Analiso o movimento intelectual da geração 1870 do ponto de vista da experiência compartilhada por seus membros. Dada a inexistência de um campo intelectual autônomo no século XIX, a experiência da geração 1870 é diretamente política. Por isso adoto a dinâmica política como ângulo de análise. Ao invés de organizar textos e práticas conforme referências teóricas estrangeiras, inscrevo-os na conjuntura política local (ALONSO, 2000, p. 36).

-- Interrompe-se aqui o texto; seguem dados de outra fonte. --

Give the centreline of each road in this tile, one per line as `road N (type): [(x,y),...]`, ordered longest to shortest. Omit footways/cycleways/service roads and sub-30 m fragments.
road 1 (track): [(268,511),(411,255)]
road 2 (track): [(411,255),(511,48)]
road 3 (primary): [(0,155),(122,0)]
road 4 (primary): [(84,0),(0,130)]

Seguindo tais advertências, ao pesquisar a geração de 1870, a autora reconheceu nos personagens que faziam oposição ao Estado Imperial uma série de regularidades existentes: nas temáticas mobilizadas por suas obras, na incorporação de teorias estrangeiras para a análise da reforma da sociedade e na ressignificação da própria tradição nacional. Da mesma forma, no plano das práticas políticas, percebeu a recorrência a estratégias de mobilização semelhantes, como: campanhas, passeatas, banquetes, comícios entre outros. Agiriam, assim, segundo um mesmo repertório. Seguindo a concepção elaborada por Tilly, Alonso entende que

[...] repertórios funcionam como caixas de ferramentas (tool kit) às quais os agentes recorrem seletivamente, conforme suas necessidades de compreender certas situações e definir linhas de ação. [...] O movimento intelectual da geração 1870 buscou no repertório políticointelectual de fins dos oitocentos os recursos que lhe permitisse exprimir sua crítica ao regime imperial numa forma distinta da tradição liberal-romântica inventada pela elite imperial (ALONSO, 2000, p. 46).

Ainda que seus objetivos e os projetos nacionais possuíssem diferenças entre si, de maneira geral, esta geração foi composta por membros de um “segundo escalão” da aristocracia brasileira que se via alijado da política de favores e benefícios do Estado. Enquanto um movimento social reivindicava o estabelecimento de uma maior capilaridade por parte da burocracia estatal sem que isso representasse o rompimento do status quo. Desta tendência à conservação das instituições, derivaria o seu caráter reformista – outro elemento que partilhavam dentro do repertório. A pesquisa de Ângela Alonso deixa evidente que, por meio da noção de repertórios elaborada por Charles Tilly, é possível decodificar: redes de sociabilidades intelectuais, origens sociais equivalentes e filiações ideológicas comuns em personagens aparentemente descontextualizados. Outra contribuição está no estudo da participação de intelectuais em manifestos e abaixo assinados, uma vez entendidos enquanto estratégias de ação comuns a determinados tipos de repertórios.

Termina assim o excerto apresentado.